# [TASK PROMPT]
Could you count the lines in the entries beneath that hold the word "Left"? Respond with the number alone.

- Opening Delimiter -

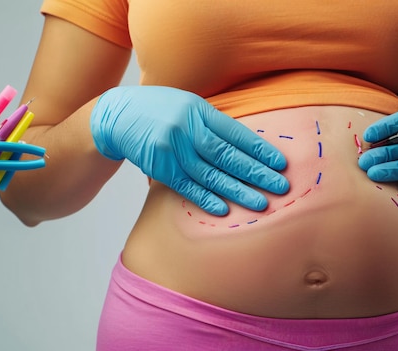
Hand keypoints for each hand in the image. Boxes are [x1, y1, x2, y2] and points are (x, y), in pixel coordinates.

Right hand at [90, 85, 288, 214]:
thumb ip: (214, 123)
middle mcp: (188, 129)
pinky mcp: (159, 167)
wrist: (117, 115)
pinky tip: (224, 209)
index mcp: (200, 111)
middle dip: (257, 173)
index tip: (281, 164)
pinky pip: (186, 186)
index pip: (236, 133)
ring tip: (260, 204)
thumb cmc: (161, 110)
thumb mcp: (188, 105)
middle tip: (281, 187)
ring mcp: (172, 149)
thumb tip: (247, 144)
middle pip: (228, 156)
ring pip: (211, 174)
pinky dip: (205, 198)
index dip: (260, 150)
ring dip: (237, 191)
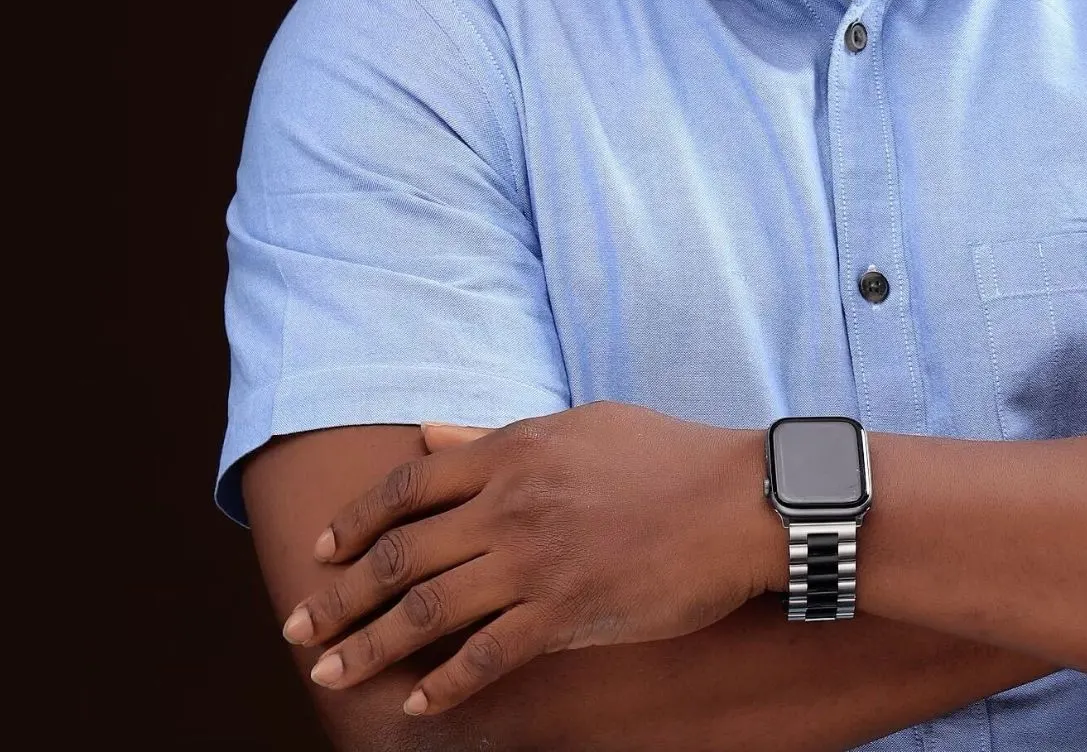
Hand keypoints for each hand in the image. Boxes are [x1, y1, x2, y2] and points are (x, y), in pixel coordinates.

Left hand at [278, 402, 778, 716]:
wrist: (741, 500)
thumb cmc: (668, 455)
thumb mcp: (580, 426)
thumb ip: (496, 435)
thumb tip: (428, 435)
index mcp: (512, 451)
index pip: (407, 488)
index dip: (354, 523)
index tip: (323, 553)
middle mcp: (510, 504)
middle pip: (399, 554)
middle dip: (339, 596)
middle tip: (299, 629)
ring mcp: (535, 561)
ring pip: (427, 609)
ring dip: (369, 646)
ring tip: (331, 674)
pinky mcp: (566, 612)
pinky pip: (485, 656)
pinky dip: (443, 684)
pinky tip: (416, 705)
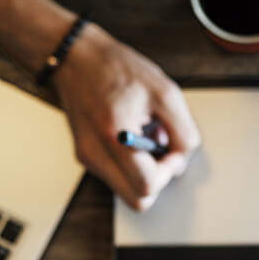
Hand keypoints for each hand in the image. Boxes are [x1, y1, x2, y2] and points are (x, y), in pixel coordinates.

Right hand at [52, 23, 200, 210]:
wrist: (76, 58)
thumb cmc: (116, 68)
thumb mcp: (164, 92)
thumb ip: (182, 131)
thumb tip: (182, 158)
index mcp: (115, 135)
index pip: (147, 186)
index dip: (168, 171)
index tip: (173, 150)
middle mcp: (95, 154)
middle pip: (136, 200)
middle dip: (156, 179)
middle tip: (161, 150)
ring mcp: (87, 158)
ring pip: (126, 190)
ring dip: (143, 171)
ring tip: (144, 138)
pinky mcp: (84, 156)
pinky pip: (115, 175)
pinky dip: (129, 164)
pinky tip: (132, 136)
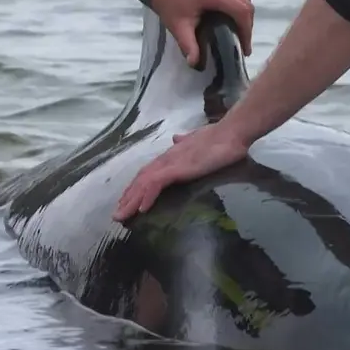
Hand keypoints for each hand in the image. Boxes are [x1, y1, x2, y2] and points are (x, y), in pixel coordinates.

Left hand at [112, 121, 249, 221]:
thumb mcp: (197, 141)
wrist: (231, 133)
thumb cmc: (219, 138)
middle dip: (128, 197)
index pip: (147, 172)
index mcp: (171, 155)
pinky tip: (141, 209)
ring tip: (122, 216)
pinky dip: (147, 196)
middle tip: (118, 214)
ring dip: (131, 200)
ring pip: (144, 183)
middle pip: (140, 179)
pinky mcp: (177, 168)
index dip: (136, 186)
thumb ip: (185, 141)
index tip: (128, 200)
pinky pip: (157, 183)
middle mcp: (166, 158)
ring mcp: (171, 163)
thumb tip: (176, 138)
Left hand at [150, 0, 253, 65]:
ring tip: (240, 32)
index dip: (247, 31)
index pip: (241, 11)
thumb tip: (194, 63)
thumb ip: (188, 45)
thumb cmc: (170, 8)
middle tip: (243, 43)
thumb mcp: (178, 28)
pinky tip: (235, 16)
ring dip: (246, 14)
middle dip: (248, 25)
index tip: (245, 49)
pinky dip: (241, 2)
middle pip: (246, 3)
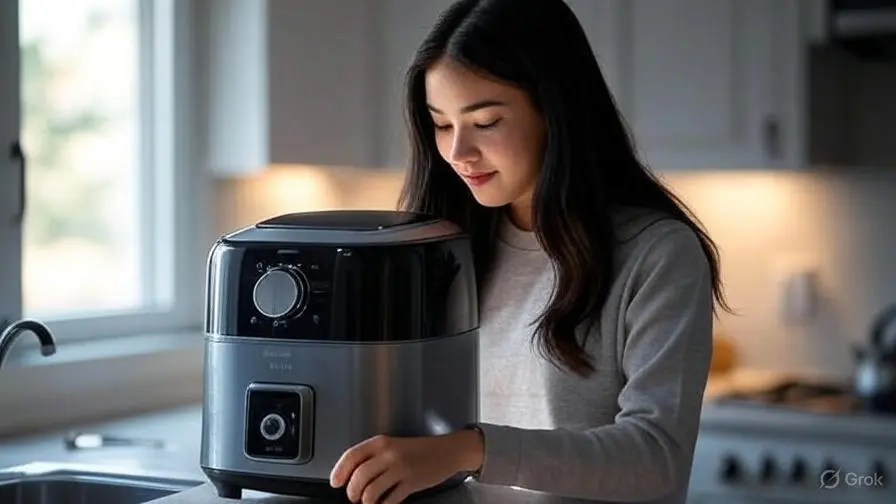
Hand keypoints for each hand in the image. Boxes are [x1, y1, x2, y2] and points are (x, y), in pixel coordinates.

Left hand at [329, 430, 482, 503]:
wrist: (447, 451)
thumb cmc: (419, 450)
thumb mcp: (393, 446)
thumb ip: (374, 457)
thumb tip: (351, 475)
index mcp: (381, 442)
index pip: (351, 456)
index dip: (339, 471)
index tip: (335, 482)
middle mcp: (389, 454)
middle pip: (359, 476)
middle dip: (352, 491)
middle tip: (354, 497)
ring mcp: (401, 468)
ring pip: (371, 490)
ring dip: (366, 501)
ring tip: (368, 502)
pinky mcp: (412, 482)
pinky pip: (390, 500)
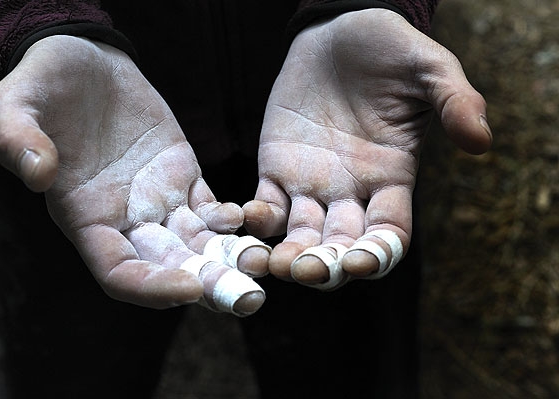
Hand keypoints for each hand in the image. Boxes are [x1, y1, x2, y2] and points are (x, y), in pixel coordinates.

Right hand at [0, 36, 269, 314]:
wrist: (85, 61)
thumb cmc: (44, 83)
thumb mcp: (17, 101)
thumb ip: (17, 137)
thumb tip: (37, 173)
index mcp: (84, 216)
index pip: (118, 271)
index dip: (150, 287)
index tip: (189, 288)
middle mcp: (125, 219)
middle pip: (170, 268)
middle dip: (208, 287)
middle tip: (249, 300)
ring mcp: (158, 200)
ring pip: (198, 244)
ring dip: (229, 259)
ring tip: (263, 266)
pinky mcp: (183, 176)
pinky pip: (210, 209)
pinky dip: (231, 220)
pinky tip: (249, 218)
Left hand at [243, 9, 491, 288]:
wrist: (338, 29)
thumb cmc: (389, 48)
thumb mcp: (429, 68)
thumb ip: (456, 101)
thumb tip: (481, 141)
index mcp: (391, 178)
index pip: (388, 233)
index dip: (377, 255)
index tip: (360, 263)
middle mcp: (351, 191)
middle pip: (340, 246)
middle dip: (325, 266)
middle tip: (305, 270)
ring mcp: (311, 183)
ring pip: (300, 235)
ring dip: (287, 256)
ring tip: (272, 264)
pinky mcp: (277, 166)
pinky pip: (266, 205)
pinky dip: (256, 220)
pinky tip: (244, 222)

- Closing Delimiter -
- Opening Delimiter -

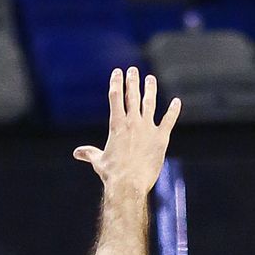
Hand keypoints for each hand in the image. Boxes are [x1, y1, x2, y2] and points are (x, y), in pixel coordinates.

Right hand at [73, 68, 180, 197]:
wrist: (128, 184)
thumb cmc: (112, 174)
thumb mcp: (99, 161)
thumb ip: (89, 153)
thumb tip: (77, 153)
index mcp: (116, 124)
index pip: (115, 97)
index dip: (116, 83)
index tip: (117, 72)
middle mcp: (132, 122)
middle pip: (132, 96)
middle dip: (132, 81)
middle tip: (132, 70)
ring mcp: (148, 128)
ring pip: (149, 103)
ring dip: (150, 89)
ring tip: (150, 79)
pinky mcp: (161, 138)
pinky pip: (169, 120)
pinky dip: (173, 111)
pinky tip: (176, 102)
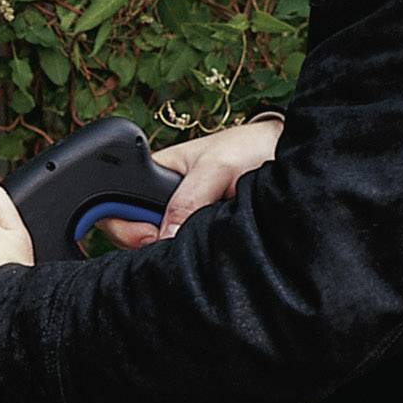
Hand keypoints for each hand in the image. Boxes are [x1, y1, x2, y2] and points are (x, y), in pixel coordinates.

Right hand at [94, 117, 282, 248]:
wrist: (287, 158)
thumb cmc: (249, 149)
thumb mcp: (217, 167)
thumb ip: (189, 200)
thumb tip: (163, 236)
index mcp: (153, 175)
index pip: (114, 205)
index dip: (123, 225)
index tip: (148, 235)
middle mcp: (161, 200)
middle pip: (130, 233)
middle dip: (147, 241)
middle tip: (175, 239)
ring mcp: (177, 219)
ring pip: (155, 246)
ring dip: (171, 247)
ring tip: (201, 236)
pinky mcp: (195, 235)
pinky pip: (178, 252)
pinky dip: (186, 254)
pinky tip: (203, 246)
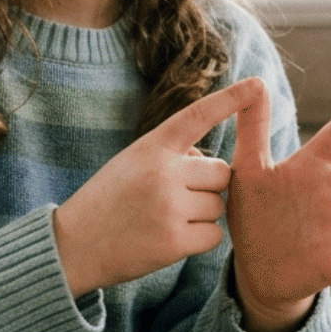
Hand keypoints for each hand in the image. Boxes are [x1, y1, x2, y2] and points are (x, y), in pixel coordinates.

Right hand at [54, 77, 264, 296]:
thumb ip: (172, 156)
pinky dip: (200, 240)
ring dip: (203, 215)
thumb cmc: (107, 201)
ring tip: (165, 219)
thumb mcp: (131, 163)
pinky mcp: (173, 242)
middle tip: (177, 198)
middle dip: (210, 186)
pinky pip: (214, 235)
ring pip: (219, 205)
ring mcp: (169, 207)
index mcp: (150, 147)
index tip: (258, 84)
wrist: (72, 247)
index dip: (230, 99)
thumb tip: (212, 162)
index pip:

- Closing Delimiter -
- Opening Delimiter -

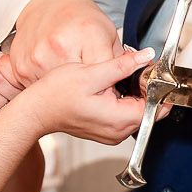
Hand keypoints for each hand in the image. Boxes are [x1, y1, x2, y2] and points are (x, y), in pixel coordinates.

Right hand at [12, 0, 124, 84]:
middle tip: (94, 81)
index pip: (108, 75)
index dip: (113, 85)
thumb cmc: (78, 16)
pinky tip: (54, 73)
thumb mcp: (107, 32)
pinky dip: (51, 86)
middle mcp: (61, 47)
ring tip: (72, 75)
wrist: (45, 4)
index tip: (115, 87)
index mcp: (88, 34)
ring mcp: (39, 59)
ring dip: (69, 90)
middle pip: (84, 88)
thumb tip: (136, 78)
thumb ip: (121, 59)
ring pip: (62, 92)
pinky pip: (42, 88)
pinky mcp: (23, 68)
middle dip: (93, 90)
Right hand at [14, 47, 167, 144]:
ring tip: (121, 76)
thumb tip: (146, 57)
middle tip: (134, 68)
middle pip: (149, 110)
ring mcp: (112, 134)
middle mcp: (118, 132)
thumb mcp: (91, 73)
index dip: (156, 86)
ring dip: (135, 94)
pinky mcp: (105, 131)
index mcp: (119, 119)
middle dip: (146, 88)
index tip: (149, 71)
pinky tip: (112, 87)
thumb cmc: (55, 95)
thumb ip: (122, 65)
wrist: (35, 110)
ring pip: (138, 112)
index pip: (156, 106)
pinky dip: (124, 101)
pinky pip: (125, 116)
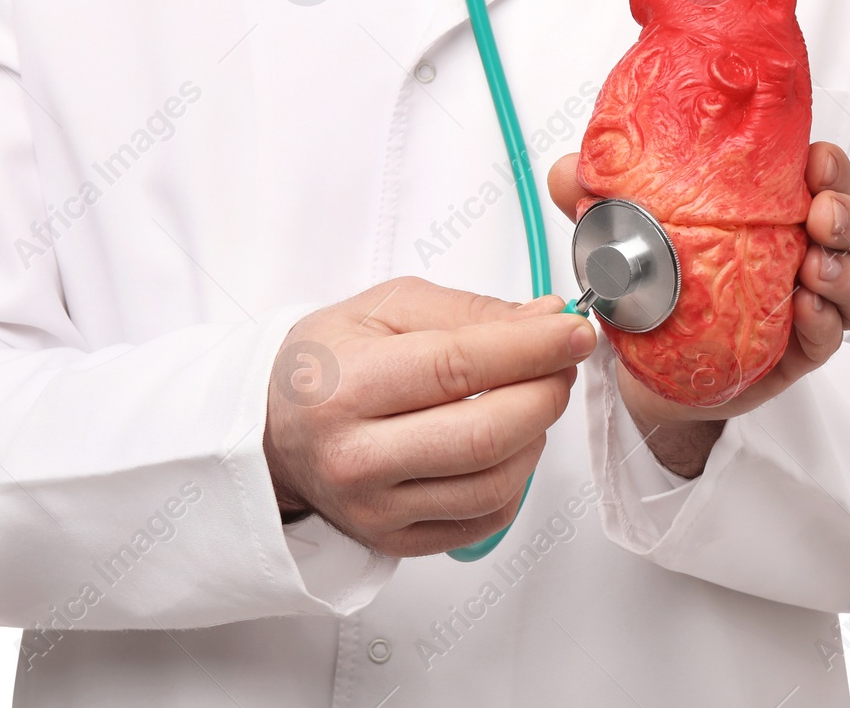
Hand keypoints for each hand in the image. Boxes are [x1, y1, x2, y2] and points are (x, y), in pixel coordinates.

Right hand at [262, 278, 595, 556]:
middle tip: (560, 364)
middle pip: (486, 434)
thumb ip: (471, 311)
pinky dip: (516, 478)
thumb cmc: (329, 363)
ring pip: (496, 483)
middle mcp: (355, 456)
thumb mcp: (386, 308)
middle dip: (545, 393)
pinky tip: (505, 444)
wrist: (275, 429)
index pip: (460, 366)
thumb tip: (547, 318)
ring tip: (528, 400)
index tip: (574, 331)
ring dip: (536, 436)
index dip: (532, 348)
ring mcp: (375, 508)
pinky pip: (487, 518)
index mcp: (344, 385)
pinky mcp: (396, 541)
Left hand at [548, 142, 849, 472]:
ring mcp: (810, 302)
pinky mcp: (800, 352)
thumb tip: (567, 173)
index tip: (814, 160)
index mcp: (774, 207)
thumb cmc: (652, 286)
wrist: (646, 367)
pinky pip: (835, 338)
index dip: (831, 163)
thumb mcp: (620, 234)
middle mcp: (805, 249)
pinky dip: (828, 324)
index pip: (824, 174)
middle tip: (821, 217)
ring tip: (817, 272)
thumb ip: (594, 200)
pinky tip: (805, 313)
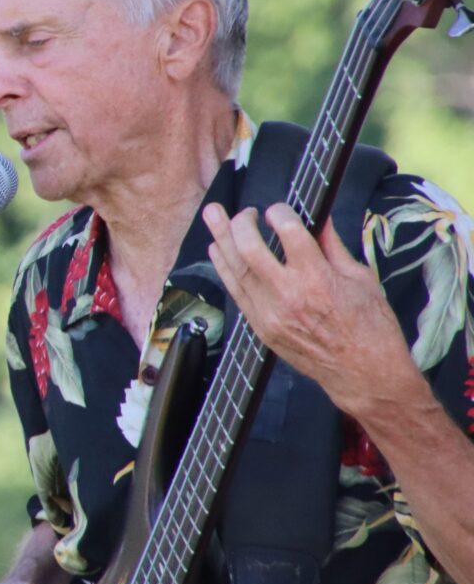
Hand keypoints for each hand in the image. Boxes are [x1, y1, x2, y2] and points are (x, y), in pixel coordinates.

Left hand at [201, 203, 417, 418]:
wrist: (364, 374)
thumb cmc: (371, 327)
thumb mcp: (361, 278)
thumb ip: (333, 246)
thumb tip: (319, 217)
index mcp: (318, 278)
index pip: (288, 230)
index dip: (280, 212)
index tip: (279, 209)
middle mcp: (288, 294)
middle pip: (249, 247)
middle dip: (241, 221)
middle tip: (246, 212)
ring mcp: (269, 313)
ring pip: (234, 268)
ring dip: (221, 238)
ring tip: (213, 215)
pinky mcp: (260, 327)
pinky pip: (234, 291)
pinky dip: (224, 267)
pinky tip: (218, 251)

- Closing Delimiter -

# [ANSWER FOR THIS EXERCISE]
7